Available until: 2nd March 2018 (Episode 1)
Working Class White Men (All 4)
Isn’t it tough being a white man in modern Britain? Ask some working class men that and they’ll tell you it really is, because much like Trump’s America, there’s a group in society that hasn’t moved with the times, left to feel forgotten about as communities step forward into a more progressive, diverse and equal age. Making a documentary to give them a voice is a dangerous task, as it risks normalising this idea of white Brits being a minority, stoking the flames of xenophobic hate speech. Fortunately, Channel 4’s new series has chosen the right man for the job: Professor Green. Now a staple part of BBC Three’s documentary team, he’s a gentle and insightful presenter, one who asks us to empathise, but not sympathise, with this faction – he, after all, is one of them too, having been raised on a council estate by his nan.
Interviewing a range of young and old men across the country, Green still finds himself rebuked by a crowd protesting, as talks of patriotism and foreigners stealing jobs crops up. But he’s astute enough to cut through that rhetoric and highlight the important part of their dilemma: it’s not about being white or male, but those other two words in the title. This is a class problem, which they’ve conflated into a racial problem.
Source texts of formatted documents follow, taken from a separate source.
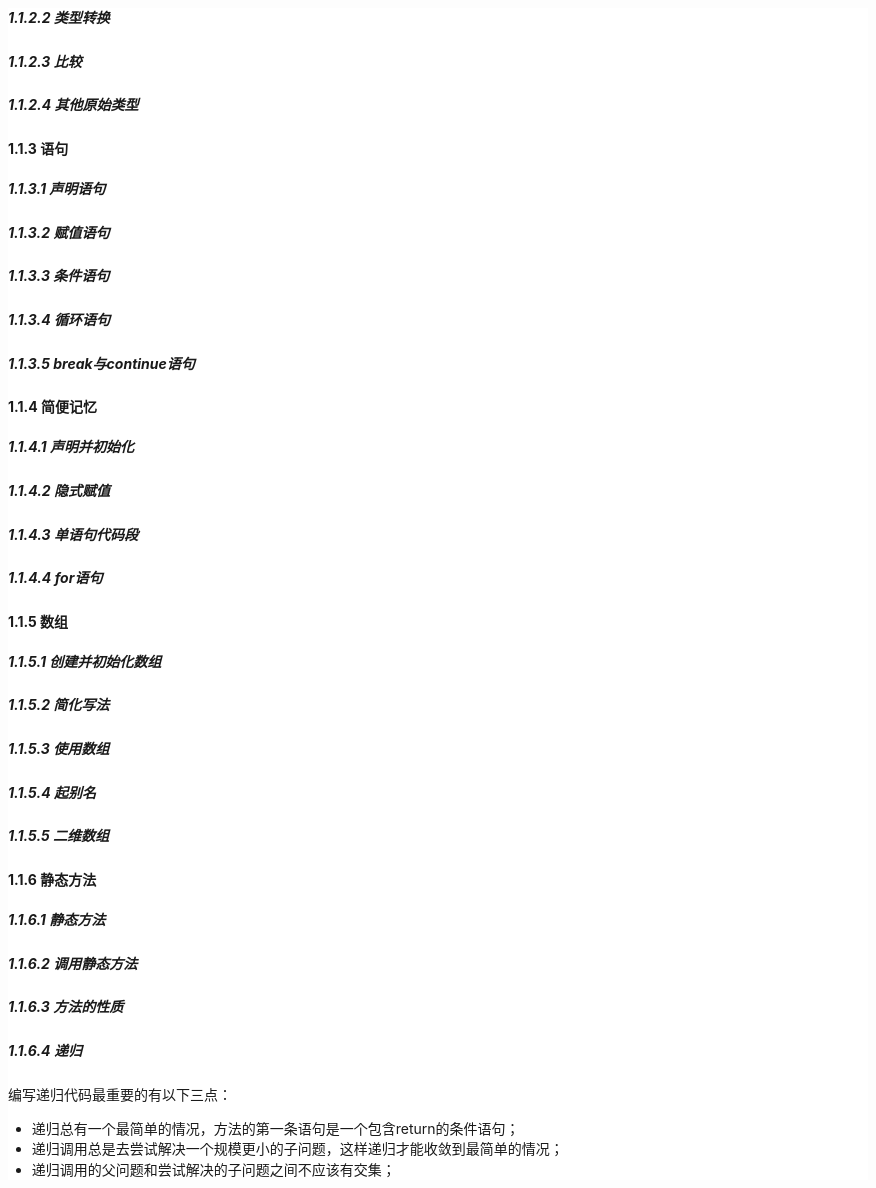 ##### 1.1.2.2 类型转换

##### 1.1.2.3 比较

##### 1.1.2.4 其他原始类型

#### 1.1.3 语句

##### 1.1.3.1 声明语句

##### 1.1.3.2 赋值语句

##### 1.1.3.3 条件语句

##### 1.1.3.4 循环语句

##### 1.1.3.5 break与continue语句

#### 1.1.4 简便记忆

##### 1.1.4.1 声明并初始化

##### 1.1.4.2 隐式赋值

##### 1.1.4.3 单语句代码段

##### 1.1.4.4 for语句

#### 1.1.5 数组

##### 1.1.5.1 创建并初始化数组

##### 1.1.5.2 简化写法

##### 1.1.5.3 使用数组

##### 1.1.5.4 起别名

##### 1.1.5.5 二维数组

#### 1.1.6 静态方法

##### 1.1.6.1 静态方法

##### 1.1.6.2 调用静态方法

##### 1.1.6.3 方法的性质

##### 1.1.6.4 递归

编写递归代码最重要的有以下三点：

- 递归总有一个最简单的情况，方法的第一条语句是一个包含return的条件语句；
- 递归调用总是去尝试解决一个规模更小的子问题，这样递归才能收敛到最简单的情况；
- 递归调用的父问题和尝试解决的子问题之间不应该有交集；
David, in Bolton, is a classic example of how that journey can happen, as he falls from a job in a restaurant run by British Pakistanis into unemployment and, later, protests and rallies. He’s surrounded by angry men who have lost a sense of who they are, something that leads them to strike out at entirely the wrong person. Green points out that the establishment is the problem, not immigrants, something that you sense others such as Denzel understand better. An Essex hustler trying to make a buck with a rave (and some “naughty business” on the side, which, of course, he has no part in), he admits he’s more likely to waste his cash on a quad bike than his child, all ambition and excuses with no responsibility. There is hope, though, in the form of Lewis in Hampshire, who is the first in his family to apply for Cambridge University – and it’s that tale of a man who has picked himself up and even speaks differently that seems to strike Green as the most surprising. This is a thoughtful piece of filmmaking that dares to listen to those who feel forgotten, while sensitively pointing out where their values have gone wrong. Years on from being raised by his nan in a council flat, that Pro Green really has come good.